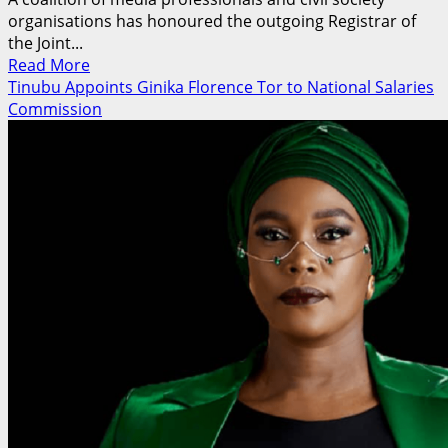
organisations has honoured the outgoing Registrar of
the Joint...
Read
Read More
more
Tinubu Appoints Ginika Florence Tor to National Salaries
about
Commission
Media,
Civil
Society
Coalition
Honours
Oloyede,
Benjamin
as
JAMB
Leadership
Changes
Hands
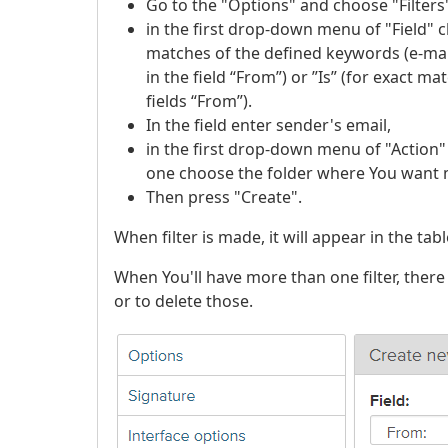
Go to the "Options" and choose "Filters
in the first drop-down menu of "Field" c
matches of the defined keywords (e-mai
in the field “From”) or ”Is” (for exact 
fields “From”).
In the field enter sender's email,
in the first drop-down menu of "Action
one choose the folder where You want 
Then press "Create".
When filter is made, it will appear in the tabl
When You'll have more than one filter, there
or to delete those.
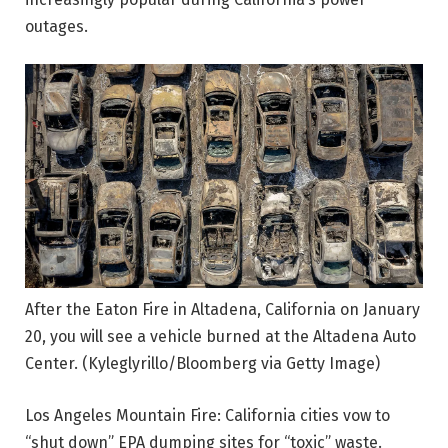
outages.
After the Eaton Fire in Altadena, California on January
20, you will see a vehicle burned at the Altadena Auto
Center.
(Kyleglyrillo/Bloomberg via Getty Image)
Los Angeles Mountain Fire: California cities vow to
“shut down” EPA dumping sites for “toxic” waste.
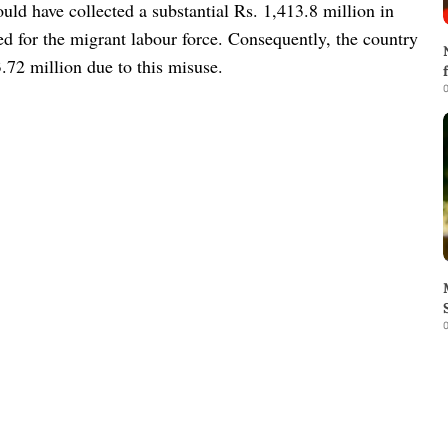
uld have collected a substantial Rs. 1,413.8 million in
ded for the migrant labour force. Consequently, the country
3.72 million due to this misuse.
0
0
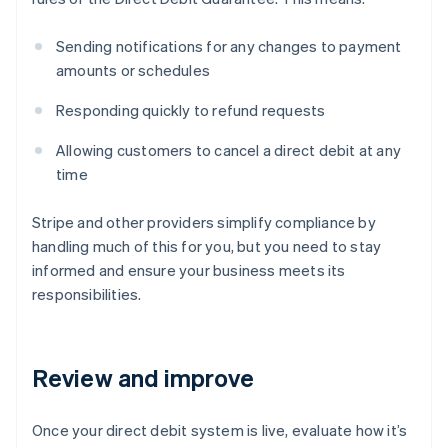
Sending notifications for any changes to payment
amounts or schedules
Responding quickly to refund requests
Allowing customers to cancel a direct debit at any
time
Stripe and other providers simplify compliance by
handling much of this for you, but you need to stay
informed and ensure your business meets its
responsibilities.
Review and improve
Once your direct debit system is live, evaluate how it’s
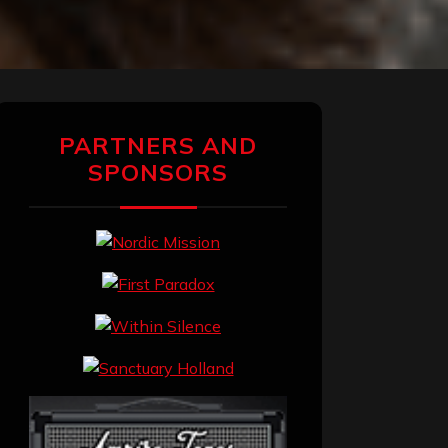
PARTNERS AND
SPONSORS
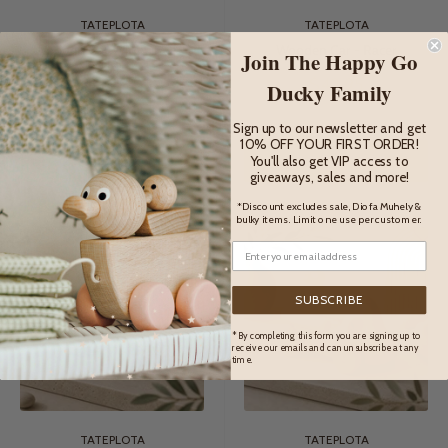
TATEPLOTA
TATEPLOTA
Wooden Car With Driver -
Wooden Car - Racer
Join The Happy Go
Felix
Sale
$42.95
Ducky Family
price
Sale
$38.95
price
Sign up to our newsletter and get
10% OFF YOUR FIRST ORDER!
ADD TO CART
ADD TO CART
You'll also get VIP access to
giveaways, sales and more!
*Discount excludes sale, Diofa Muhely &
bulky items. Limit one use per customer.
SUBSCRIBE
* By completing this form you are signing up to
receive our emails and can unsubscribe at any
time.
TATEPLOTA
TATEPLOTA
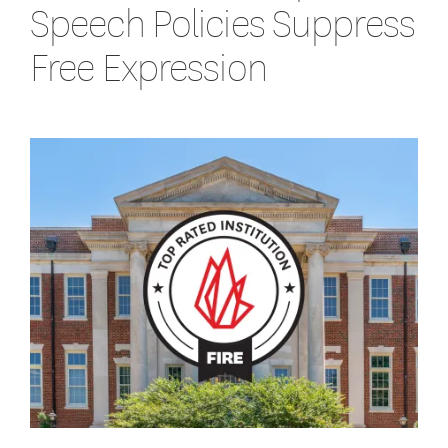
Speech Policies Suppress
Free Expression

****************************************

Your answer is an exact copy of the records above, stripped of pictures.

organisations has honoured the outgoing Registrar of
the Joint...
Read
Read More
more
Tinubu Appoints Ginika Florence Tor to National Salaries
about
Commission
Media,
Civil
Society
Coalition
Honours
Oloyede,
Benjamin
as
JAMB
Leadership
Changes
Hands
Go to the "Options" and choose "Filters
in the first drop-down menu of "Field" c
matches of the defined keywords (e-mai
in the field “From”) or ”Is” (for exact 
fields “From”).
In the field enter sender's email,
in the first drop-down menu of "Action
one choose the folder where You want 
Then press "Create".
When filter is made, it will appear in the tabl
When You'll have more than one filter, there
or to delete those.
outages.
After the Eaton Fire in Altadena, California on January
20, you will see a vehicle burned at the Altadena Auto
Center.
(Kyleglyrillo/Bloomberg via Getty Image)
Los Angeles Mountain Fire: California cities vow to
“shut down” EPA dumping sites for “toxic” waste.
uld have collected a substantial Rs. 1,413.8 million in
ded for the migrant labour force. Consequently, the country
3.72 million due to this misuse.
0
0
Sending notifications for any changes to payment
amounts or schedules
Responding quickly to refund requests
Allowing customers to cancel a direct debit at any
time
Stripe and other providers simplify compliance by
handling much of this for you, but you need to stay
informed and ensure your business meets its
responsibilities.
Review and improve
Once your direct debit system is live, evaluate how it’s
PARTNERS AND
SPONSORS
TATEPLOTA
TATEPLOTA
Wooden Car With Driver -
Wooden Car - Racer
Join The Happy Go
Felix
Sale
$42.95
Ducky Family
price
Sale
$38.95
price
Sign up to our newsletter and get
10% OFF YOUR FIRST ORDER!
ADD TO CART
ADD TO CART
You'll also get VIP access to
giveaways, sales and more!
*Discount excludes sale, Diofa Muhely &
bulky items. Limit one use per customer.
SUBSCRIBE
* By completing this form you are signing up to
receive our emails and can unsubscribe at any
time.
TATEPLOTA
TATEPLOTA
Speech Policies Suppress
Free Expression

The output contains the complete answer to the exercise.